The name "***Convolutional neural network***" indicates that the network employs a mathematical operation called ***Convolution***. Convolution is a specialized kind of linear operation. Convnets are simply neural networks that use convolution in place of general matrix multiplication in at least one of their layers.

### **Kernels**  
A kernel is a small 2D matrix whose contents are based upon the operations to be performed. A kernel maps on the input image by simple matrix multiplication and addition, the output obtained is of lower dimensions and therefore easier to work with.

![](./fig/kertypes.png)

The shape of a kernel is heavily dependent on the input shape of the image and architecture of the entire network, mostly the size of kernels is (MxM) i.e a square matrix. The movement of a kernel is always from left to right and top to bottom.

### **Stride**  
Stride defines by what step does to kernel move, for example stride of 1 makes kernel slide by one row/column at a time and stride of 2 moves kernel by 2 rows/columns.

Below we see 3x3 kernels of a filter striding across 5x5 image with stride 1.

![](./fig/rgb.gif)

Output from each kernel is added to give one final ouput correspondiing to that filter.

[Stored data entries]
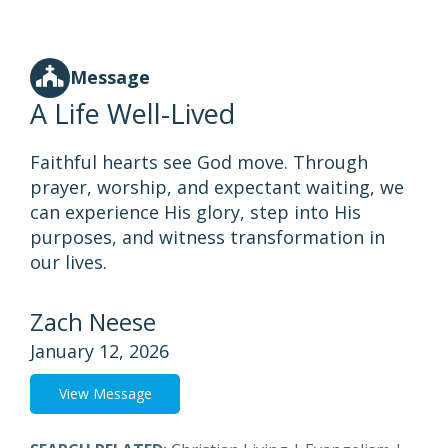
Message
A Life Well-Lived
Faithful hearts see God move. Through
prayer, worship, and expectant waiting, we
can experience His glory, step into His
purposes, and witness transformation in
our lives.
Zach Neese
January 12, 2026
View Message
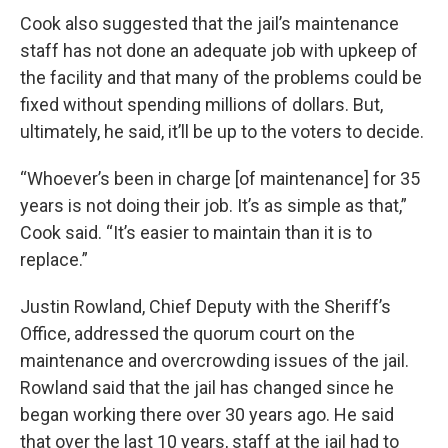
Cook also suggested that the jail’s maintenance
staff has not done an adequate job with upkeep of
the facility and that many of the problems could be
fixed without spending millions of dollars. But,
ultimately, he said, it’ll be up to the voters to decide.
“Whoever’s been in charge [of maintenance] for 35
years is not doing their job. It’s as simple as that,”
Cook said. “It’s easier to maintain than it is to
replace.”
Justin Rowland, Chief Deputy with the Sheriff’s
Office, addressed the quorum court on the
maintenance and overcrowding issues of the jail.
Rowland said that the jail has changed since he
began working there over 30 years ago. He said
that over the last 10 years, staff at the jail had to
==
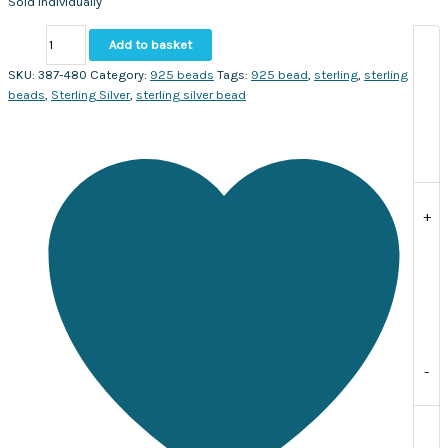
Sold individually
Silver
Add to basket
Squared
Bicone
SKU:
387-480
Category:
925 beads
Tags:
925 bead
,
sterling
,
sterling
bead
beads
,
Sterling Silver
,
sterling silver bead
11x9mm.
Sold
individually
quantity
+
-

(WORK ITEM A): Reproduce the passage on convolutional neural networks word for word, in full.
(WORK ITEM B): Report every line of the listing in which the string "jail" appears.
The text and the listing were taken from unrelated sources.

(ANSWER A):
The name "***Convolutional neural network***" indicates that the network employs a mathematical operation called ***Convolution***. Convolution is a specialized kind of linear operation. Convnets are simply neural networks that use convolution in place of general matrix multiplication in at least one of their layers.

### **Kernels**  
A kernel is a small 2D matrix whose contents are based upon the operations to be performed. A kernel maps on the input image by simple matrix multiplication and addition, the output obtained is of lower dimensions and therefore easier to work with.

![](./fig/kertypes.png)

The shape of a kernel is heavily dependent on the input shape of the image and architecture of the entire network, mostly the size of kernels is (MxM) i.e a square matrix. The movement of a kernel is always from left to right and top to bottom.

### **Stride**  
Stride defines by what step does to kernel move, for example stride of 1 makes kernel slide by one row/column at a time and stride of 2 moves kernel by 2 rows/columns.

Below we see 3x3 kernels of a filter striding across 5x5 image with stride 1.

![](./fig/rgb.gif)

Output from each kernel is added to give one final ouput correspondiing to that filter.

(ANSWER B):
Cook also suggested that the jail’s maintenance
maintenance and overcrowding issues of the jail.
Rowland said that the jail has changed since he
that over the last 10 years, staff at the jail had to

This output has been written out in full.